Now it's you turn (Homework)
  1. Complete the 12 Times Table in your STEM Notebook up to 12 x 30 (you may go further, but not less). Make sure it's neat and organized. Remember that if I cannot read it, I will not accept it. Due April 17, 2018. 
    1. Example: 12 x 20 = 240 etc...
  2. Finish converting your measurements that you had written in your STEM Notebook from Feet (') and Inches (") to just Inches ("). This will be turned in for a quiz grade. Due April 17, 2018. 

January 16, 2018

posted Jan 16, 2018, 12:38 PM by James Falletti

Today we continued our lesson with Spheros. While last week we manually controlled our devices, today we used the draw option. 

December 5, 2017

posted Dec 5, 2017, 7:32 AM by James Falletti

Log in to with the credentials that I gave you in class and practice. Here's how you're going to get graded each week. 
  • Play Four (4) to Seven (7) Days with 10 Battles to get an "O"
  • Play Three (3) days minimum with 10 Battles to get an "S"
  • Anything less than three (3) days and less than 10 Battles will result in a lower grade
  • Not logging in and practicing will result in a Zero (0)
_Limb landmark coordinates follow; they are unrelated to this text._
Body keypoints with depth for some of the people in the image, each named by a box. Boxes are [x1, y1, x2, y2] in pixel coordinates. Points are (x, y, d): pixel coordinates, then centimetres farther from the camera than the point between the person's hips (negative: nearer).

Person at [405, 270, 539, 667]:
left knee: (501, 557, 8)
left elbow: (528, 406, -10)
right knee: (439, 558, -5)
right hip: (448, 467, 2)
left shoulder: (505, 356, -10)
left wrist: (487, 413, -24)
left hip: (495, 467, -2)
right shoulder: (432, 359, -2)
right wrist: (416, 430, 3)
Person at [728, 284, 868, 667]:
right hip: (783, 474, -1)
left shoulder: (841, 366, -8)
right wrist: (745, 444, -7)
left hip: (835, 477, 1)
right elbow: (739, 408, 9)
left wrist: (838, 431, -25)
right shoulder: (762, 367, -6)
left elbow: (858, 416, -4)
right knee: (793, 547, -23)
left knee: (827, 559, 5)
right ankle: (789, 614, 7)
Bonus Points for anyone who practices Five (5) Days with 10 Battles over the Christmas Break

Also - students need to bring in a one (1) subject notebook to class every week.
  • write your username and password for both your email, prodigy, and any other school program that you use.
  • use the pages as a doodle notebook where you can
    • write out the problems from prodigy as scrap paper
    • design and create ideas for the makerspace
    • brainstrom

November 14, 2017

posted Nov 14, 2017, 9:00 AM by James Falletti

Today I let your imagination take control in the Makerspace. Some students built games and mazes for the HexBugs, some created lego structures, while others worked on Arts & Crafts. 
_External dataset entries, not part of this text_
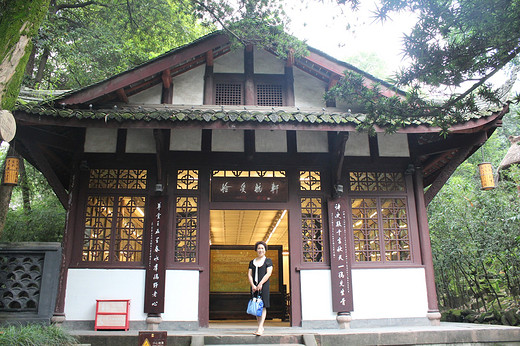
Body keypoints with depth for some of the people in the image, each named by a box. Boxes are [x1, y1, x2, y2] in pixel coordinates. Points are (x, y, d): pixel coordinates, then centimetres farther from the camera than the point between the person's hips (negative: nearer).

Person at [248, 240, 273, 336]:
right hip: (254, 286, 4)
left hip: (264, 285, -4)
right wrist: (253, 285, -7)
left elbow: (268, 273, -5)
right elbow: (249, 274, 8)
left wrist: (260, 284, -15)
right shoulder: (252, 262, 16)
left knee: (263, 306, -11)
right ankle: (261, 327, 11)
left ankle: (260, 328, -17)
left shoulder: (268, 261, 7)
"I hear and I forget. I see and I remember. I do and I understand." - Confucius 

October 24, 2017

posted Oct 24, 2017, 7:36 AM by James Falletti

Today was Brain Game Day in the Makerspace! 

We played with Circuit Maze (Lessons on Circuits), Gravity Maze (Lesson on Movement and Energy), Laser Maze (Lesson on Angles and How Lasers work), Rush Hour (Thinking game), Trivia, and Dice Games (for probability). It's always a great time when students can learn and have fun doing it. 

October 17, 2017

posted Oct 17, 2017, 1:29 PM by James Falletti

Today we explored the fun and amazing world of typing and keyboarding...YAY! We used a Google App called TypingClub --> browsed Lesson Plans till we reached "Typing Jungle" --> where we started with lesson one (1) and couldn't move up until we achieved three (3) stars or greater.  We will continue to practice to increase your typing skills. 

Homework: there a a bunch of free or inexpensive typing skill apps/websites/programs available. KEEP PRACTICING!